Everest’s modus operandi typically involves encrypting critical data and demanding payment in cryptocurrency, coupled with the threat to publish or sell stolen files if their ransom demands are not met. In this instance, however, the group has already demonstrated a willingness to publicise the breach, placing additional pressure on Kaefer’s incident-response team to contain the fallout and reassure affected stakeholders.
Kaefer’s security operations centre (SOC) has not yet issued a formal statement, and it remains to be seen whether the organisation will confirm the incident or disclose the scope of any ransomware encryption. Equally, there is no indication at present that Kaefer has acceded to the attackers’ demands. In the absence of an official response, independent cyber-security analysts are scouring the dark web and known ransomware forums for corroborating evidence of stolen datasets.
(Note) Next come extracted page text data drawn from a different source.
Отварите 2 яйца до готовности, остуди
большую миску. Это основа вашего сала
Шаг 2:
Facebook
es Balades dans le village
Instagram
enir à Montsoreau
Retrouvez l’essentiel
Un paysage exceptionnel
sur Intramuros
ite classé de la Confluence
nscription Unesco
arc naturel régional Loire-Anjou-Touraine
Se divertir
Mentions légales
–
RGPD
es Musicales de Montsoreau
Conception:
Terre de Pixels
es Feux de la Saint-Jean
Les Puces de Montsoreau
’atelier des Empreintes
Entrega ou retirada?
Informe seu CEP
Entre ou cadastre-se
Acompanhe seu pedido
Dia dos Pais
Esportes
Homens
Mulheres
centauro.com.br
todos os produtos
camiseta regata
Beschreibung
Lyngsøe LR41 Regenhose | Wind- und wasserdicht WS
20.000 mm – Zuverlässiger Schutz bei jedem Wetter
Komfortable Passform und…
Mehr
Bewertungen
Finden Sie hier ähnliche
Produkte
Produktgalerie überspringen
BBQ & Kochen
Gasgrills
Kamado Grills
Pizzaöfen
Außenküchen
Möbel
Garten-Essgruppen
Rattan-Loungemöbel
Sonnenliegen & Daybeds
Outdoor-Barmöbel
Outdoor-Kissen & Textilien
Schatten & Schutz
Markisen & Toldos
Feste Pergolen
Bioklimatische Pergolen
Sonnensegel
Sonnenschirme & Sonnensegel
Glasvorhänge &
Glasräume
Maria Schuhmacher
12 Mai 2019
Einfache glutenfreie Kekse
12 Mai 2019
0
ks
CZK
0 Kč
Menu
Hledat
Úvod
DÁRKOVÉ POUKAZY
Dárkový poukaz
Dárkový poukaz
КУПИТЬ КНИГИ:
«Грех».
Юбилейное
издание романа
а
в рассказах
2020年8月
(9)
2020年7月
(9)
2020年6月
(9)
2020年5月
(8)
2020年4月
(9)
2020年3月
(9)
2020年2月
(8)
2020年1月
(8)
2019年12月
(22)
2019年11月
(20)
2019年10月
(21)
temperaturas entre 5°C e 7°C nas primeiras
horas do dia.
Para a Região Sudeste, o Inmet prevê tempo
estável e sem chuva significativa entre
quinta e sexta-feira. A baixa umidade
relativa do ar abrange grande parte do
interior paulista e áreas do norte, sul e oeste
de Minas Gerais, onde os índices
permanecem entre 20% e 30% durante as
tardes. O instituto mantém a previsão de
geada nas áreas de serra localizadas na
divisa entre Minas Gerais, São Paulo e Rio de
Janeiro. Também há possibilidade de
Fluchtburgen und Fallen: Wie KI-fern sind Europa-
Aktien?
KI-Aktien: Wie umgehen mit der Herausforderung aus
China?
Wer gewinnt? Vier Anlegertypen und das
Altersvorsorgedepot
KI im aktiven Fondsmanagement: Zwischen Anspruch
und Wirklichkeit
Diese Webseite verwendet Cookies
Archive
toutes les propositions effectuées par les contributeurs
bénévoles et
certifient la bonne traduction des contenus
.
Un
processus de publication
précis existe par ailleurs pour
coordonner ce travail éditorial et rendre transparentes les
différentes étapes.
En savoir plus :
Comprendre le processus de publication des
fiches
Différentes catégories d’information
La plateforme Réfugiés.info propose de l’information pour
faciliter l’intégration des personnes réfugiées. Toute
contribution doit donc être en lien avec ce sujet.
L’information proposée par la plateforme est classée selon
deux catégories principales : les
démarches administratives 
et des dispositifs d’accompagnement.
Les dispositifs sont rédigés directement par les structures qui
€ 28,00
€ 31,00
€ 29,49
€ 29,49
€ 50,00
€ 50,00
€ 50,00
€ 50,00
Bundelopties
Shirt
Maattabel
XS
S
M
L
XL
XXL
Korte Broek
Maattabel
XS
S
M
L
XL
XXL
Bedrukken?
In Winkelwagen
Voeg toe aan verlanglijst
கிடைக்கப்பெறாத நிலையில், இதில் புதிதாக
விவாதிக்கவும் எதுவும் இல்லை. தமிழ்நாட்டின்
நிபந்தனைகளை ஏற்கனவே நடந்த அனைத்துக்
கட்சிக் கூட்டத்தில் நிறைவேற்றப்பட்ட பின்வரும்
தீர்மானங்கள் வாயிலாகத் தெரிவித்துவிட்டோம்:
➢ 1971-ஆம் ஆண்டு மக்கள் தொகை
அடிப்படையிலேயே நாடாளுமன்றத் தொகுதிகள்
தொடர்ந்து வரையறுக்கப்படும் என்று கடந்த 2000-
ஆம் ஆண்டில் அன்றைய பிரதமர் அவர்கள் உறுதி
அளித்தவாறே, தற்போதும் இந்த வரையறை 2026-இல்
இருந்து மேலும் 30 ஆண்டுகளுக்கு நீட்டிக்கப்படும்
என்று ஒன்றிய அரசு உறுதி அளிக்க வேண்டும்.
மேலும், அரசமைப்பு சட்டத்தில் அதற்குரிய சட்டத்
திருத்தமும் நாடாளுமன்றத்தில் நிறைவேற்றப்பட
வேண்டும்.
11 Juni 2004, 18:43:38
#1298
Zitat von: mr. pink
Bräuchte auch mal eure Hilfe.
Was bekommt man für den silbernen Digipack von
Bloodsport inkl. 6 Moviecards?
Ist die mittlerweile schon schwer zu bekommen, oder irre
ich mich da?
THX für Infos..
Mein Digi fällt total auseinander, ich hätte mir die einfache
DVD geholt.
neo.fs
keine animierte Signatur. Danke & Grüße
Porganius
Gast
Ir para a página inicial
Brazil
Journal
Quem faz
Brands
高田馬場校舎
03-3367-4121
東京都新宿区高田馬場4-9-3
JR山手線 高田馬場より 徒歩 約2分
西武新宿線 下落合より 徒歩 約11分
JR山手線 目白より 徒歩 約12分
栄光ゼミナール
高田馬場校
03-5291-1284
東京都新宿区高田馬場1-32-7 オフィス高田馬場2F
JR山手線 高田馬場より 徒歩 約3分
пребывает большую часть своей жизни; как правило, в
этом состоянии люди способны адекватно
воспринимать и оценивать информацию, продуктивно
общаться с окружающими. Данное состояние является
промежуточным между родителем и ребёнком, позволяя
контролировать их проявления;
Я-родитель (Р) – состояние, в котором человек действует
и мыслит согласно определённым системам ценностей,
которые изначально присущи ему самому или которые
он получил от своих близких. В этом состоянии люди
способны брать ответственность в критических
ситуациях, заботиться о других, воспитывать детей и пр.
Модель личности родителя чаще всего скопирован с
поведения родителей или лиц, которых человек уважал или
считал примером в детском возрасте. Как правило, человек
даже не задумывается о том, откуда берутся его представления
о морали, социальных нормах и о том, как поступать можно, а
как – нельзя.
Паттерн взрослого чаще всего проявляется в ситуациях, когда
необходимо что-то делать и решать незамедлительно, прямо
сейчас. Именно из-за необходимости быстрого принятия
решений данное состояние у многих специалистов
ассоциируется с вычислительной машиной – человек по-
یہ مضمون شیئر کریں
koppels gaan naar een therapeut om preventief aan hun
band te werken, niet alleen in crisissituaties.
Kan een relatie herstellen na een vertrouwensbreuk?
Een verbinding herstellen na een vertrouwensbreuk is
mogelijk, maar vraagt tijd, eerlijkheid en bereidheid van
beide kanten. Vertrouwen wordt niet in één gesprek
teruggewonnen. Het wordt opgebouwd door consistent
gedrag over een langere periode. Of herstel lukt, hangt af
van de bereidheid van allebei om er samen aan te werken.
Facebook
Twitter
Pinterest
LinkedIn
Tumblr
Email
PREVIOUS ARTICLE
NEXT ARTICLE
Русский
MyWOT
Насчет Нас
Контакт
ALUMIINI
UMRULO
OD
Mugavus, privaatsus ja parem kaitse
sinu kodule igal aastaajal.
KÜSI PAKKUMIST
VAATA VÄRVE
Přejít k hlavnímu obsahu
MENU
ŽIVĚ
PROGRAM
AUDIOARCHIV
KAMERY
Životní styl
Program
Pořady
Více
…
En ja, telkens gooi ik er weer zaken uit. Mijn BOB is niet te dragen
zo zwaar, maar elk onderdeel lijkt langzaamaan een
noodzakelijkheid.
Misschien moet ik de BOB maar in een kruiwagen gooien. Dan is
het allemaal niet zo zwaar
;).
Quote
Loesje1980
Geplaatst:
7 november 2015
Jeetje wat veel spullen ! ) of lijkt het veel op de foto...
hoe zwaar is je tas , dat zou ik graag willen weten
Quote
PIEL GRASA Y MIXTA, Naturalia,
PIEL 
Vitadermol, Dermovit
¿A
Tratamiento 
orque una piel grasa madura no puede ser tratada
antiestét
Should further details emerge—whether regarding the nature of the exfiltrated data, the ransom note itself, or Kaefer’s mitigation measures—we shall report them without delay. In the interim, organisations that use Freshdesk or similar cloud-based ticketing systems would be prudent to review their access logs, enforce multifactor authentication and ensure that all endpoint protection platforms are fully updated. Vigilance and rapid response remain the best defences against ransomware actors such as the Everest Group.
What would be recommend
Implementing robust two-factor authentication (2FA) within Freshdesk can significantly strengthen your organisation’s defences by introducing an additional barrier against unauthorised access. First and foremost, ensure that 2FA is enabled not only for all administrative and agent accounts, but—where possible—for end-user (customer) logins as well. Under the Security settings in your Freshdesk admin console, activate Time-based One-Time Password (TOTP) authentication and mandate its use for every user. By making 2FA compulsory, you eliminate the possibility of weaker or reused passwords serving as a single point of failure, and you align your helpdesk platform with best-practice access controls.
When selecting a second factor, favour authenticator apps such as Google Authenticator, Microsoft Authenticator or FreeOTP over SMS or email‐based codes. Authenticator applications generate one-time codes directly on the user’s device, reducing the risk of interception via SIM-swap or phishing attacks. Freshdesk’s TOTP option integrates seamlessly with these apps, and you should configure the system to issue backup or emergency recovery codes that agents must securely store. These printed or digitally archived codes ensure continuity of access should a device be lost or replaced, while still preserving the integrity of the 2FA process.
If your organisation leverages single sign-on (SSO) via SAML or OAuth providers, it is prudent to delegate Freshdesk authentication to an identity provider that already enforces multi-factor policies. By federating authentication through Azure Active Directory, Okta or another enterprise identity service, you can centralise control of security settings—including 2FA complexity, conditional access and device compliance—thereby unifying governance across all cloud applications. This approach not only simplifies the user experience but also ensures that any enhancements or policy changes made at the identity-provider tier automatically extend to Freshdesk.
Beyond technical implementation, cultivate a security-first culture by communicating clearly with your team about the importance of 2FA and providing step-by-step guidance on setting it up. Conduct periodic audits of Freshdesk’s access logs to identify login attempts that bypass or fail 2FA challenges, and escalate any suspicious activity for immediate investigation. Finally, couple your 2FA measures with complementary controls—such as role-based permissions, regular password rotation and up-to-date endpoint protection—to create a layered defence that deters ransomware threat actors and other malicious intruders from exploiting your customer-support infrastructure.